Contraddizioni folli per chi ha prodotto lavoro, coi suoi fratelli, per migliaia di operai in trent'anni e per chi portava in cuore Rudiano come una sua Gerusalemme celeste. La dimostrazione arrivò due anni fa, quando volle percorrere la Brebemi, insieme a chi scrive queste inadeguate righe in ricordo di un grande amico: «Bellissima – disse – ma bisogna assolutamente prevedere un'uscita con il cartello Rudiano»
C'era con me il nipote Antonio, figlio di Francesca. Lui, come gli altri figli di Battista, sono i migliori testimoni di quanto quest'uomo sia stato splendidamente folle, creativo, felice, ottimista e generoso nonostante la sfortuna che ha vissuto l'azienda che ha fondato e commercializzato in tutto il mondo, dall'Australia all'Argentina. Angelo Brocchetti, assessore allo sport e amico di famiglia: «Sono cresciuto vicino ai Riva. Ho le lacrime agli occhi per quanto è grande questo addio. A Tepa Sport, lo prometto, garantiremo un luogo in quel di Rudiano. Quest'uomo è l'emblema di una galanteria totale, oggi che essere imprenditore significa spesso chiudere lasciando ad altri debiti e difficoltà impreviste».

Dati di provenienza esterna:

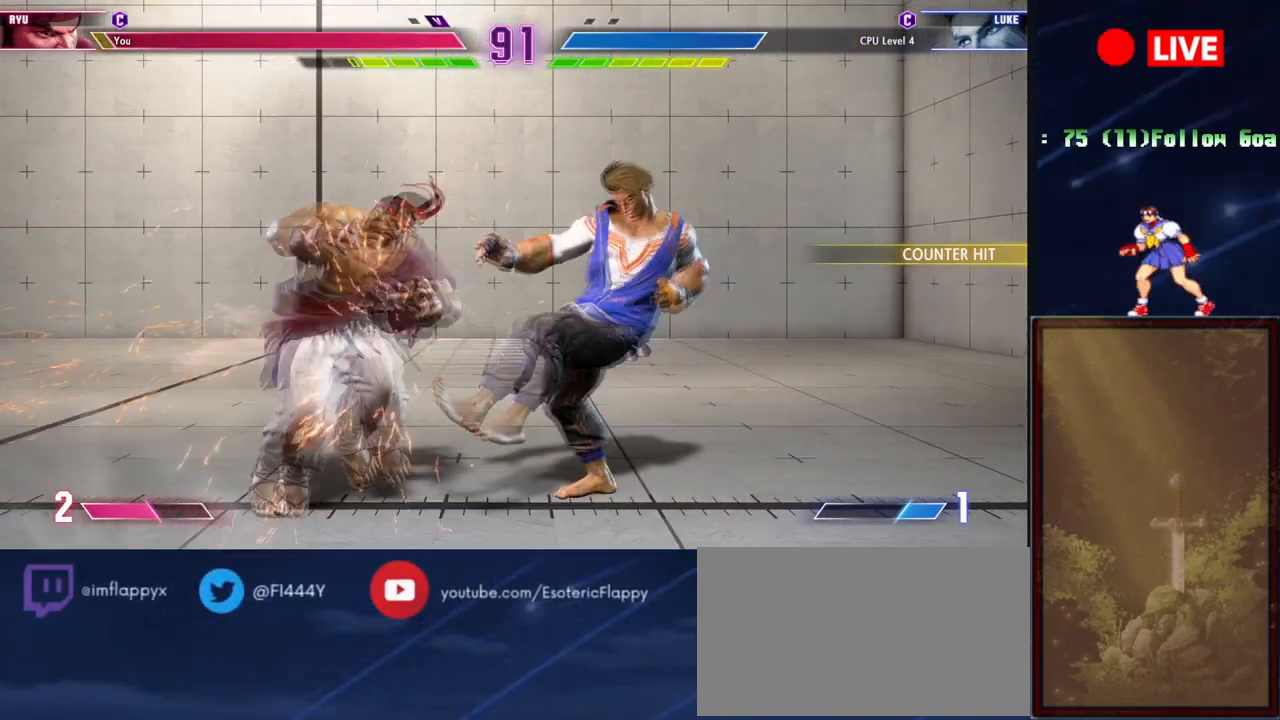
{"buttons": [], "events": []}
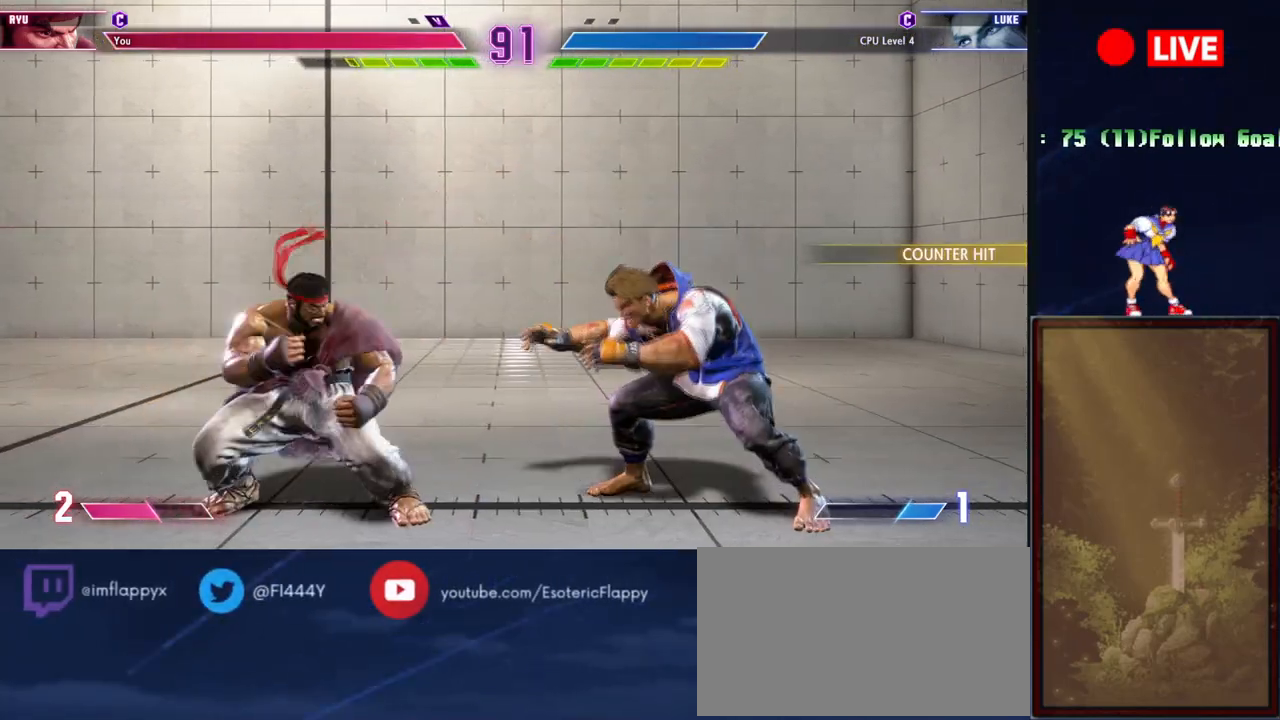
{"buttons": ["TRIANGLE", "R1"], "events": [[67, "R1", "down"], [67, "TRIANGLE", "down"]]}
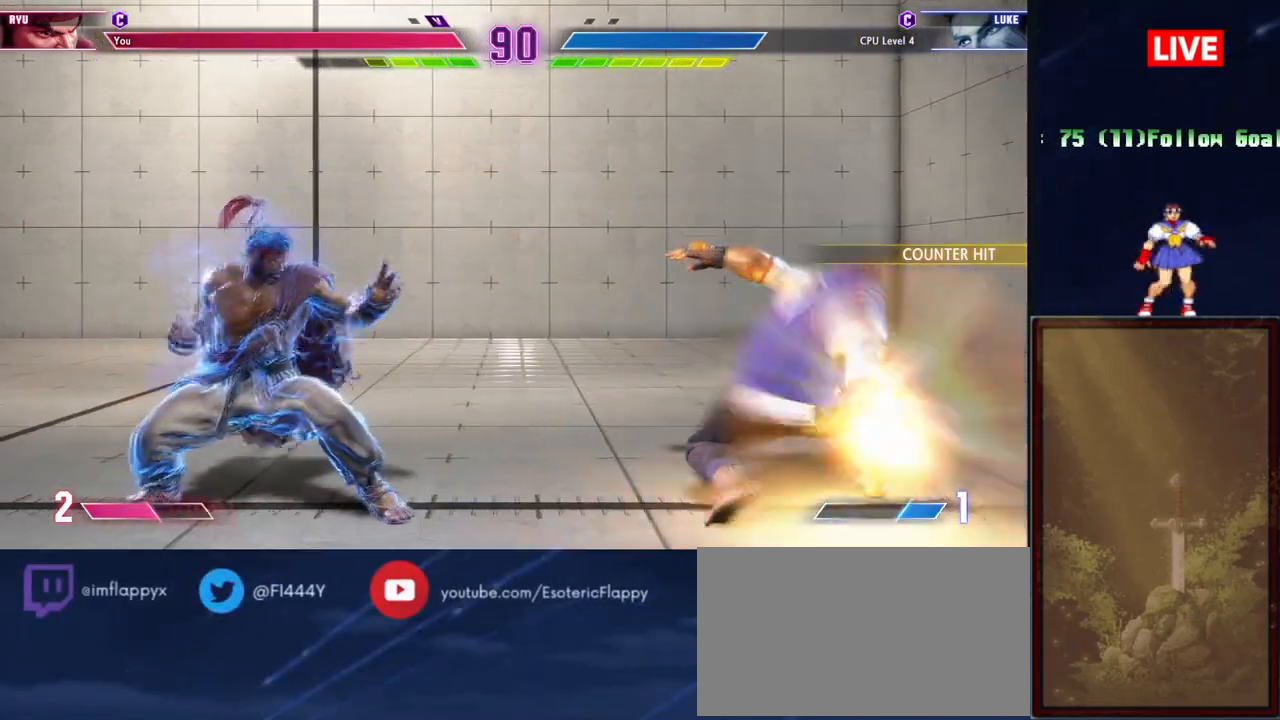
{"buttons": [], "events": [[450, "R1", "up"], [450, "TRIANGLE", "up"]]}
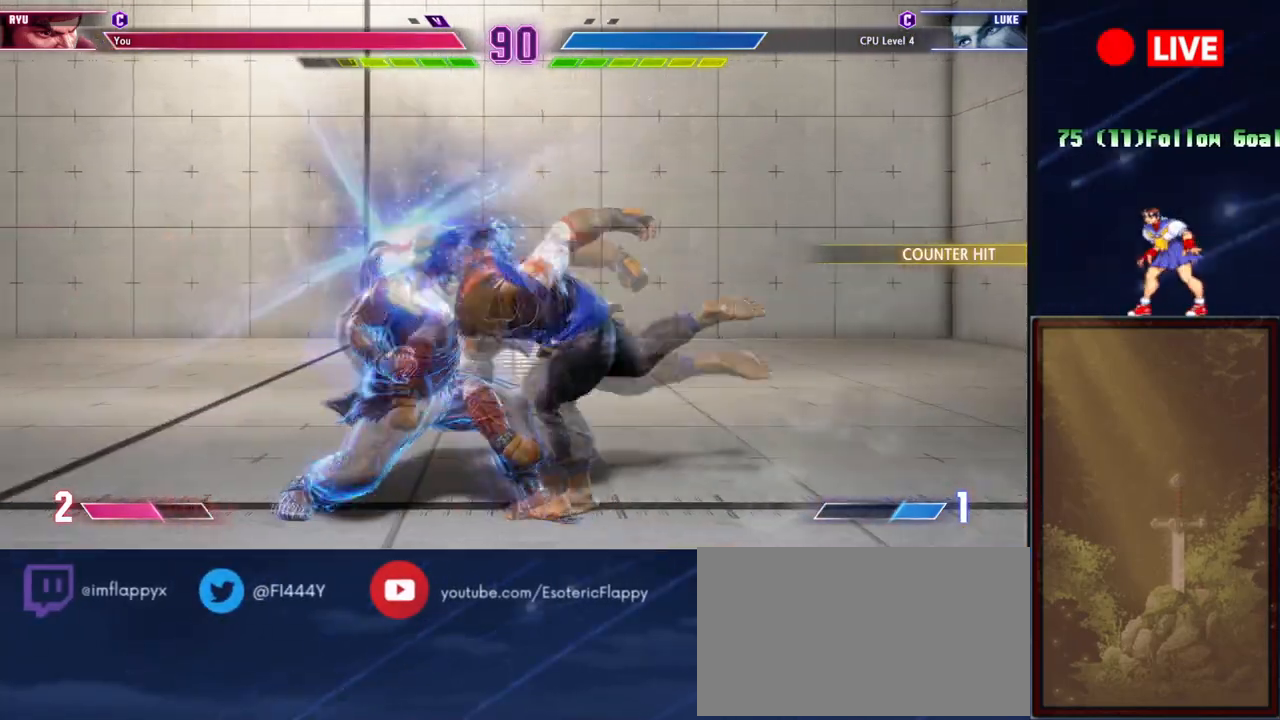
{"buttons": [], "events": [[66, "R1", "down"], [150, "R1", "up"], [266, "R1", "down"], [316, "R1", "up"], [400, "R1", "down"], [483, "R1", "up"]]}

Pochi mesi fa era arrivata la consolante notizia relativa al marchio Tepa Sport che, dopo essere stato ceduto a diverse intraprese, è stato riacquisito dal nipote Mariano.
Per capire chi è stato Battista Riva, basterebbe citare le sue riunioni a tavola con gli amici più stretti al fiume Oglio. Mentre tutti se ne andavano a fine pranzo, lui si dedicava due passi e andava da solo a rivedere il fiume: «Ardel che! Qui facevamo beghe con quelli di Torre, che lotte, che battaglie e che poesia!».
E' lo stesso uomo che nella sua residenza di Erbusco, negli anni Ottanta, accoglieva, tra gli altri, Azeglio Vicini, per tavolate di cibo e buon vino in cui si abbozzava spesso la prossima formazione della Nazionale di calcio.
I funerali di «Batistì» si svolgeranno domani, martedì, alle 16, a Rovato. Questa sera, alle 20, la veglia alla Casa del Commiato di Chiari.